Boite à rythmes uniquement, guitare brumeuse ou élégamment ciselante, basse centrale et chant flottant au-dessus de la grisaille, le charme de Jessica 93 résulte de cette alchimie mystérieuse entre lourdeur et légèreté, entre noire et lumière. Une capacité à rendre une compo aussi entraînante que plombante, de faire tourner en boucle des mélodies qui ne lassent jamais car pas loin d'être irrésistibles, d'accoucher de morceaux tour à tour limpides (les incontournables Away et Poison) ou abstrait (le mal nommé Sweet Dreams qui n'est que cauchemar décharné et longue descente de trip). On tremble sur les paroles pour la première fois en français de French To The bones (Avec détachement je regarde les trains / J'me sens si bien là que passer dessous m'dirai bien / C'est pas la honte franchement de s'entendre dire ça) tout en dansant sur les lignes de basse pharamineuses et les rythmes de Poison ou Junk Food. Les références aux années 80 nous assaillent de partout, notamment le Pornography de The Cure si on se réfère à l'interview de Jessica 93 dans le Noise n° 17 et son inénarrable dossier sur " La France a peur " (le détournement/parodie qu'en a fait MonCul est bien tordant) mais jamais un goût de vieux remonte dans la gorge. Un disque ancré dans son époque, mélangeant les influences, le personnel, un sens acéré de l'écriture, une infinie classe, des émotions contradictoires, un désespoir suintant et un trouble irradiant dans lequel il est bon de s'envelopper et se perdre.
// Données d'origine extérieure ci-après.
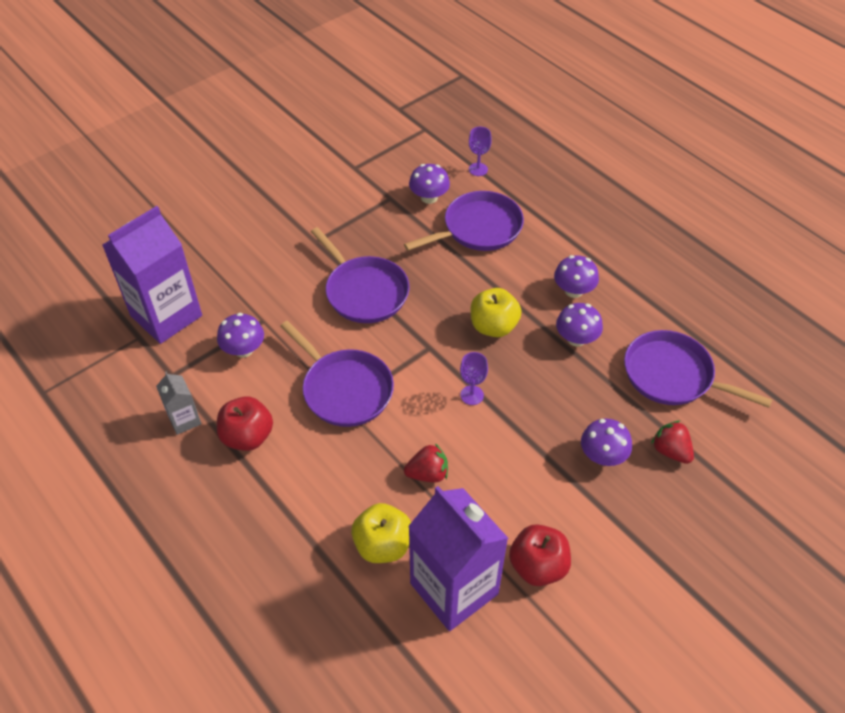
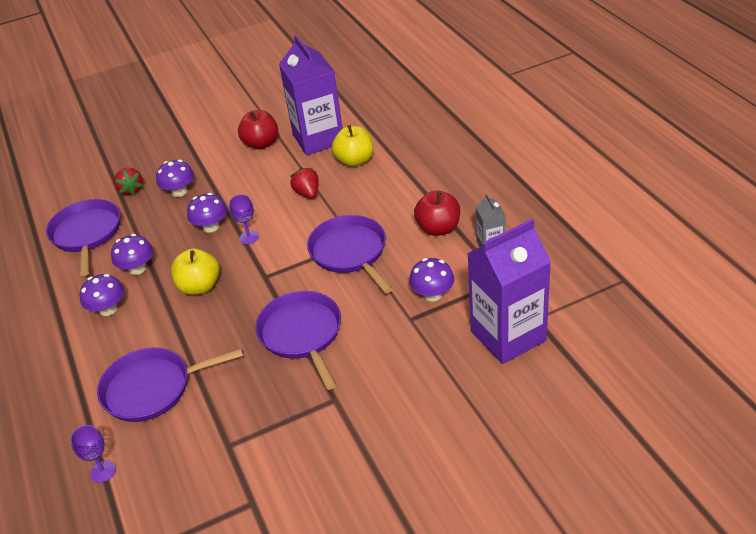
camera: 160 degrees left, 10 degrees down
red strawberry [404,443,448,483] -> red strawberry turned 60 degrees clockwise [290,167,319,199]
purple mushroom [409,164,450,204] -> purple mushroom moved to [187,193,227,233]
purple pan [624,330,772,408] -> purple pan turned 150 degrees counterclockwise [46,199,120,276]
Quasi en même temps, Jessica 93 a sorti un single à l'ancienne. Un titre phare de l'album, l'incontournable Poison en face A et un inédit en face B pour un 45 tours tournant en 33. Les traditions ont du bon.
Se remettre une nouvelle fois Poison n'est franchement pas rédhibitoire tant le caractère tubuesque de ce morceau donne envie de le passer en boucle, fait danser les filles jusqu'au bout de la nuit ou s'écoute à un volume indécent, seul, au fond de sa cave.
L'inédit est une reprise. Saint James Infirmary Blues, très vieux morceau de la musique populaire américaine dont tout le monde connaît l'air mais pas le nom. Il existe des dizaines de versions, de Louis Armstrong qui l'a rendu célèbre en 1928 jusqu'à deux brillants représentants de la Grande Musique Française, Eddy Mitchell et Joe Dassin. Autant dire que la version de Jessica 93, avec sa boite à rythmes, son électricité dissonante et son chant vaporeux à l'extrême opposée des voix des nombreux bluesmen qui ont chanté ce morceau (quoique dans son genre, on peut également considérer son chant comme du blues…), donne un sérieux coup de chiffon sur cette composition sans âge. Si on arrive à reconnaître la mélodie, Jessica 93 a une façon unique de s'accaparer le morceau à coup de guitare circulaire dont l'écho se cogne à une reverb d'outre tombe et une bonne grosse basse bourdonnante, le fondant sans difficulté dans son monde pour en faire un morceau à part entière de son répertoire.